Cibo e bevande si trovano in un incrocio paradossale in questa pandemia globale, ponendo domande su ciò che è essenziale e ciò che è sicuro .
Rappresentando molte delle più grandi aziende di caffè della nazione, ieri la National Coffee Association ha fatto sentire la sua voce, unendosi ad altre 57 importanti associazioni nazionali del settore alimentare e delle bevande in un appello al governo federale per chiarimenti ed esenzioni.
"Anche se prendiamo provvedimenti per limitare le riunioni pubbliche, ai lavoratori sani deve essere consentito di continuare a produrre e consegnare i prodotti essenziali come il caffè che gli americani si aspettano di trovare sugli scaffali dei negozi durante questi tempi difficili", ha dichiarato il presidente della NCA Bill Murray in un annuncio del gruppo.

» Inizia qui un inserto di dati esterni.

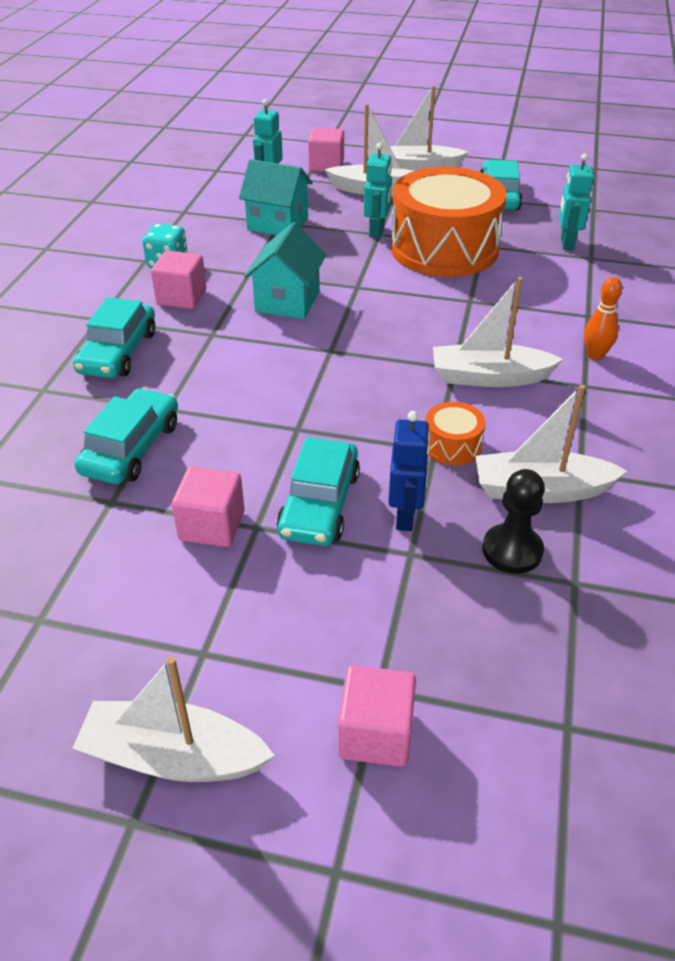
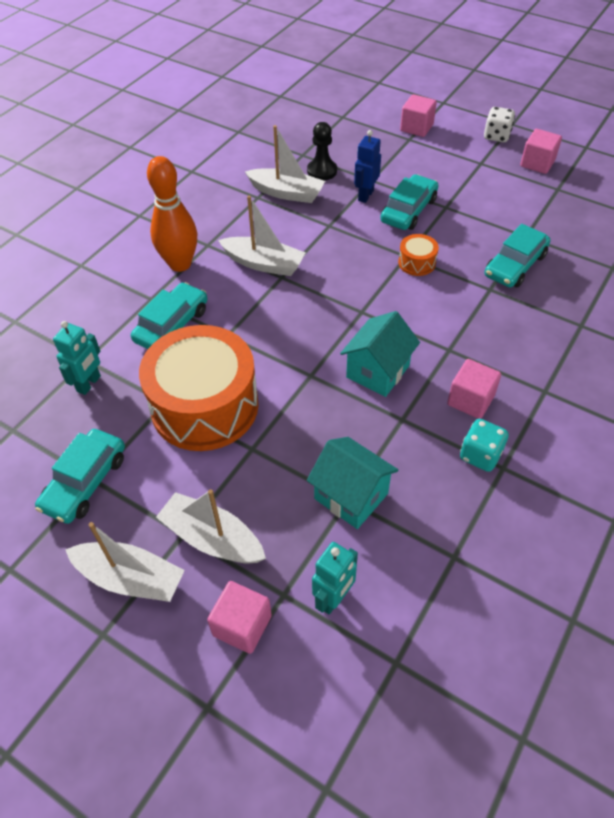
camera: 160 degrees left, 10 degrees up
(118, 352) = (527, 348): turquoise car -> turquoise car (172, 325)
(173, 756) = (496, 136): white boat -> white dice
(212, 526) = (470, 211): pink cube -> pink cube (537, 163)
(377, 231) = (252, 452): turquoise robot -> none
(452, 445) = (318, 225): orange drum -> orange drum (417, 263)
(595, 355) = (180, 264): orange bowling pin -> orange bowling pin, size x1.92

In particolare, i gruppi dell'industria alimentare chiedono esenzioni federali per il divieto di riunioni e coprifuoco per le strutture di produzione di alimenti e / o bevande.
"Alcuni stati hanno chiaramente esentato le strutture di produzione di alimenti, bevande e imballaggi di consumo (ad es. Quei prodotti per la pulizia, beni di carta, prodotti per la cura della persona, ecc.), Mentre altri no," i gruppi hanno scritto in una lettera rilasciata ieri. "Questa mancanza di uniformità sta portando a una notevole confusione e potrebbe ulteriormente deteriorarsi se non si raggiungesse rapidamente un livello di coerenza tra Stati e comuni".

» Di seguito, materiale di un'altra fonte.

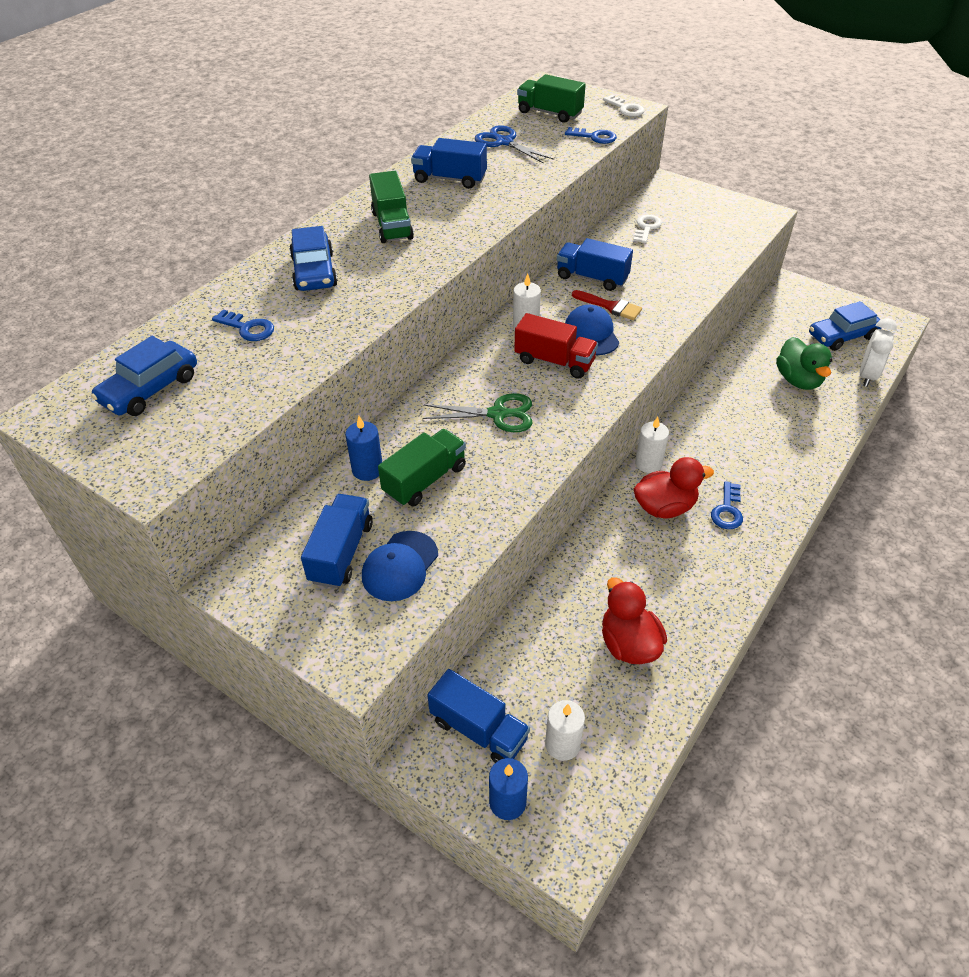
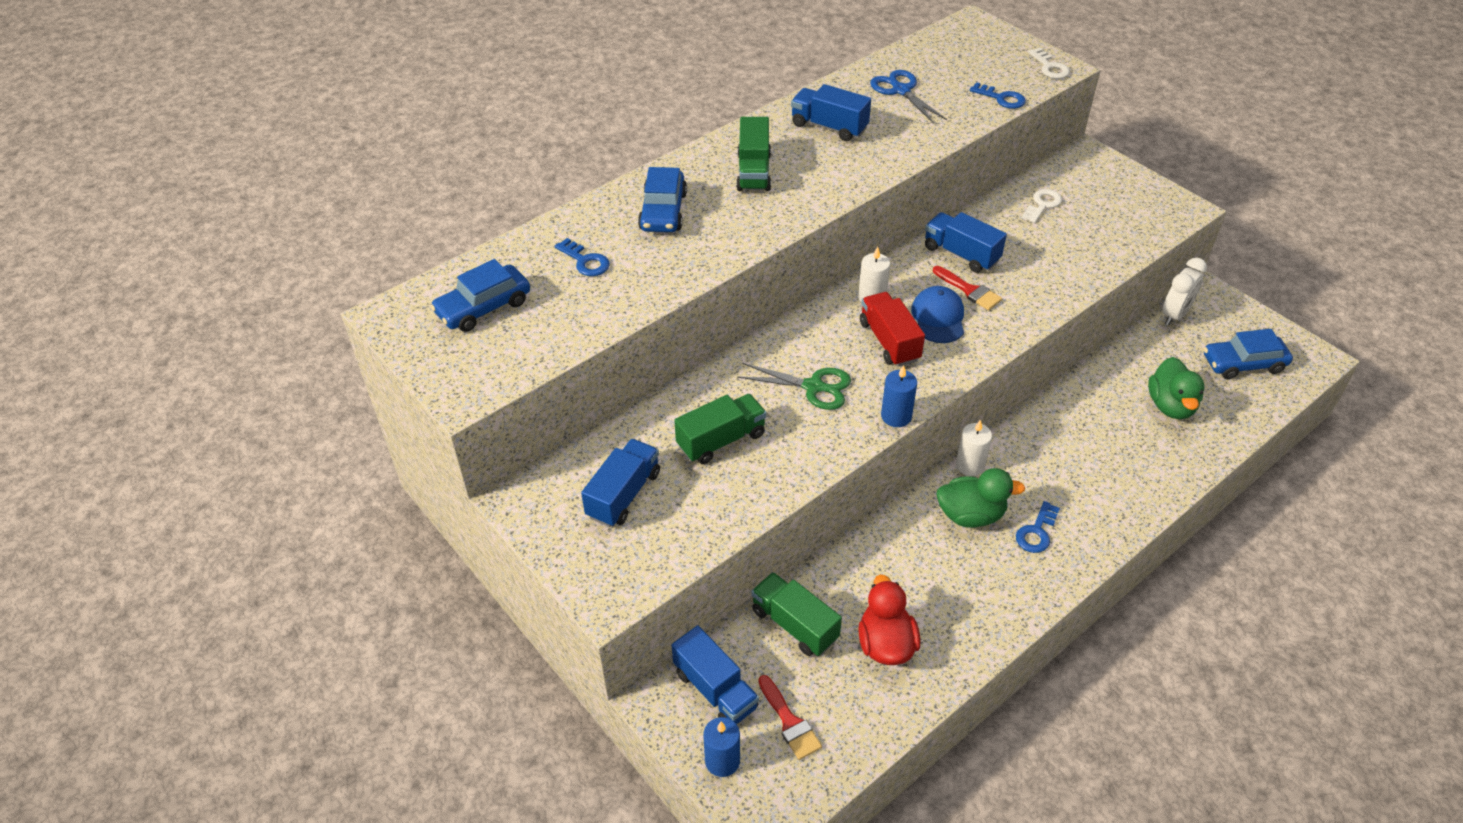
camera: 15 degrees right, 0 degrees up
(367, 470) = (670, 419): blue candle -> blue candle (896, 416)
(400, 566) = (673, 519): blue cap -> none
(549, 113) = (963, 61): green truck -> green truck (794, 624)
(554, 361) = (889, 341): red truck -> red truck turned 150 degrees counterclockwise
(562, 744) = (790, 722): white candle -> red brush
(664, 507) = (970, 515): red duck -> green duck
(867, 376) = (1253, 415): white clock -> white clock (1174, 315)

La scorsa settimana i gruppi hanno anche invocato una dichiarazione nazionale di emergenza del Dipartimento dei trasporti degli Stati Uniti che rinuncia a una serie di limitazioni normative relative alla fornitura di attrezzature, forniture e servizi. In tali deroghe è incluso il "cibo per il rifornimento di emergenza dei negozi".
Per quanto riguarda le strutture di produzione di alimenti e bevande, i gruppi hanno dichiarato: "I dipendenti che lavorano in queste strutture dovrebbero essere chiaramente esentati e incoraggiati a continuare a lavorare mentre sono in buona salute".